May 5, 2026

Podcasts

The People First Revolution: Why Patient-Centered Care Is Killing Your Team

A conversation with Amy Lafco on the leadership mindset shift that changes everything about retention, culture, and care delivery.

The Problem With Patient First

Amy Lafco came to the People First framework through failure. As a physical therapist and practice leader, she was raised on the patient-first philosophy that defines most clinical training. It was not until she watched her team disengage, become absent, stop caring about new initiatives, and begin planning their exits that she looked back and recognized the source. She had been bulldozing over her people to get to patients. The team felt it. The culture reflected it. The turnover confirmed it.

Her research and subsequent book are built on a single pivot: in order for your team to deliver patient-centered care when they are one-on-one with a patient, they need to feel supported by their leader first. You cannot pour from an empty team.

What People First Actually Looks Like

Amy defines the People First approach through specific behavioral contrasts. In a patient-first practice, hiring is driven by technical credentials. In a people-first practice, hiring is driven by cultural fit: will this person support the team, align with the values, and contribute to the environment we are building? Technical skills can be taught. Culture cannot be installed after the fact.

This connects directly to the framework Brandon develops in Identifying Your Ideal Team Player: the humble, hungry, smart model that prioritizes character over credentials and demands that every hire reinforces the group rather than just filling a seat. When something goes wrong with a patient, patient-first leadership fixes it externally. People-first leadership does the same for the patient and then goes to the staff member involved, walks through what happened, and works through it together. Knowing your patients by name but not knowing what motivates your team members is not leadership. It is management theater.

The Cascading People First Model

Amy offers a structural clarity that reframes how people-first leadership works at scale. You do not serve everyone equally. You serve the people directly below you in the organizational structure with everything you have so that they can do the same for the people they lead. The CEO does not try to be the friend and resource of every frontline clinician. That undermines the directors and managers who hold those relationships. Instead, the CEO invests completely in their direct reports so those people feel so supported and confident that they can pour into their own teams. Each level enables the next.

When that cascade works, the culture becomes self-sustaining. The team attracts more people like itself. Brandon has watched it happen repeatedly: a rising tide floats all boats, and the people on your team become your most powerful recruiting asset when the culture is right.

Firing People First: How to Exit with Integrity

Brandon shares a 30-day performance scenario in detail. An employee was not meeting the standard. Weekly check-ins were clear. The documentation was specific: she was at 30 percent of where she should be at day 30. The decision to exit was structural, not punitive. But the execution was people-first in every detail.
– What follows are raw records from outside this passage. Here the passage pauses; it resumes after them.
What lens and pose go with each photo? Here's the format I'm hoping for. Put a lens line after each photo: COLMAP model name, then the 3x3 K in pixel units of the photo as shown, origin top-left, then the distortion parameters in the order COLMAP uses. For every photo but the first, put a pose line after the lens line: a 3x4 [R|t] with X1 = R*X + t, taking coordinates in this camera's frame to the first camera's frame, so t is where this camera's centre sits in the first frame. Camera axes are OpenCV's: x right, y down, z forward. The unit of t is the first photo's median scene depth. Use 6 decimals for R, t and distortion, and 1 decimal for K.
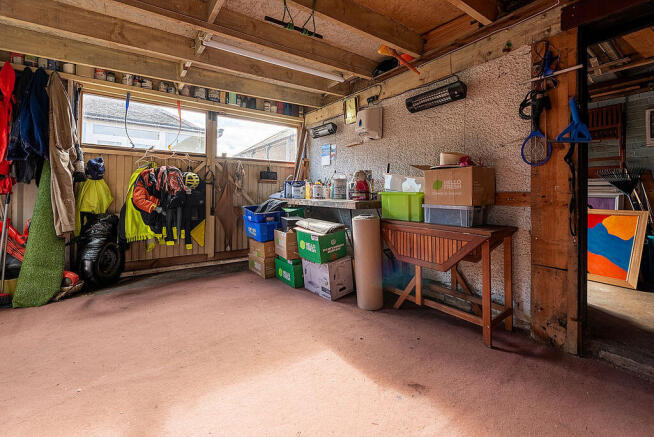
lens RADIAL K [[279.7, 0, 326.9], [0, 279.7, 188.0], [0, 0, 1]] dist [-0.000623, -0.000058]
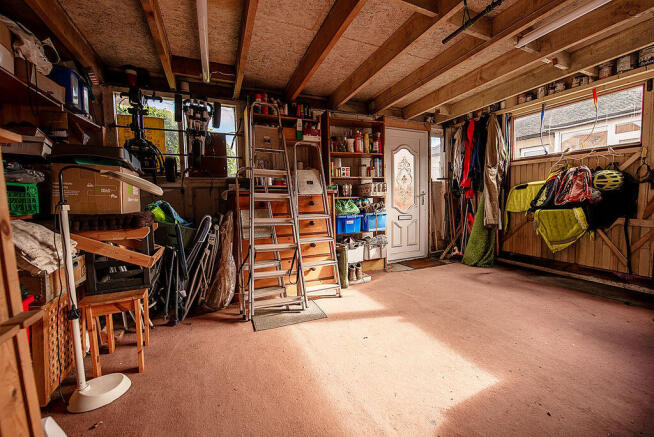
lens RADIAL K [[271.5, 0, 327.0], [0, 271.5, 218.5], [0, 0, 1]] dist [0.000519, 0.000045]
pose [[-0.208646, 0.068600, -0.975582, 0.546019], [0.036188, 0.997395, 0.062394, 0.007088], [0.977321, -0.022287, -0.210585, 0.408235]]
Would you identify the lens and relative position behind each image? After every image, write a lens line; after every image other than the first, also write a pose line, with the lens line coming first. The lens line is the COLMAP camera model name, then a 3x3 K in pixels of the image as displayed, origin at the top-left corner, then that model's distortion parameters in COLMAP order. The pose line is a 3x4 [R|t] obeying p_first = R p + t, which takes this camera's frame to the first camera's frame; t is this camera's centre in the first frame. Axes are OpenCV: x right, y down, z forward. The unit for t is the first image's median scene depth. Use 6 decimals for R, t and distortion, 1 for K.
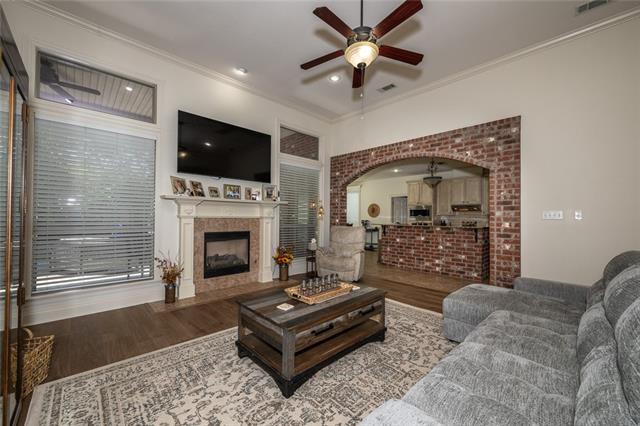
lens RADIAL K [[256.0, 0, 321.0], [0, 256.0, 213.6], [0, 0, 1]] dist [-0.001019, -0.000160]
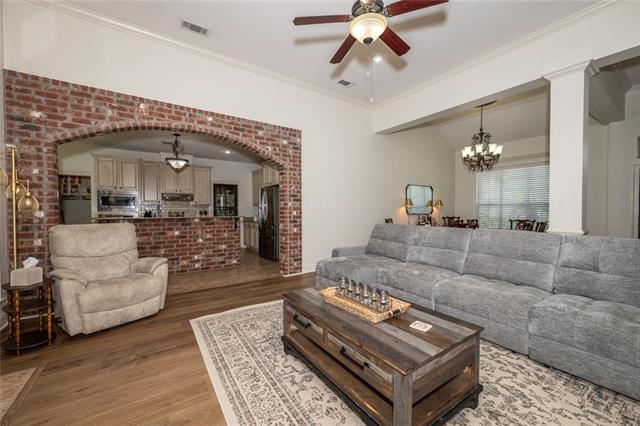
lens RADIAL K [[256.0, 0, 319.5], [0, 256.0, 213.3], [0, 0, 1]] dist [-0.001019, -0.000160]
pose [[0.163333, -0.024841, 0.986258, -0.412142], [-0.013660, 0.999530, 0.027437, 0.007107], [-0.986476, -0.017954, 0.162917, 0.528904]]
She received six weeks of employment after the 30-day notification, not as a second chance but as a professional courtesy to find alternative employment. The timeline matched what Brandon asks of people when they leave: if you ask for six weeks notice, you give six weeks notice. He absorbed the financial cost because his hiring decision created the situation. Amy's coaching adds the essential layer: clear is kind. The exit was defined by specific, behavioral metrics, not vague assessments about fit or attitude.

People First Does Not Mean Patients Second

The concern most practice owners raise when they hear this framework is that prioritizing people means deprioritizing patients. Amy corrects it directly. When a clinician is one-on-one with a patient, they are fully patient-first in that moment. People-first is the leadership stance that makes that possible at scale.

Brandon reinforces this with a story from his pediatric clinic. A specific census and payer combination was burning his team out. He cut the contract. The actual reasoning was the inverse of abandonment: he could not serve any patients well if his team was being destroyed by that demographic. Choosing patients that fit the team is a people-first decision that directly protects care quality. The supply and demand reality of healthcare today makes continuity of care a competitive advantage, and continuity requires a team that is not burning out.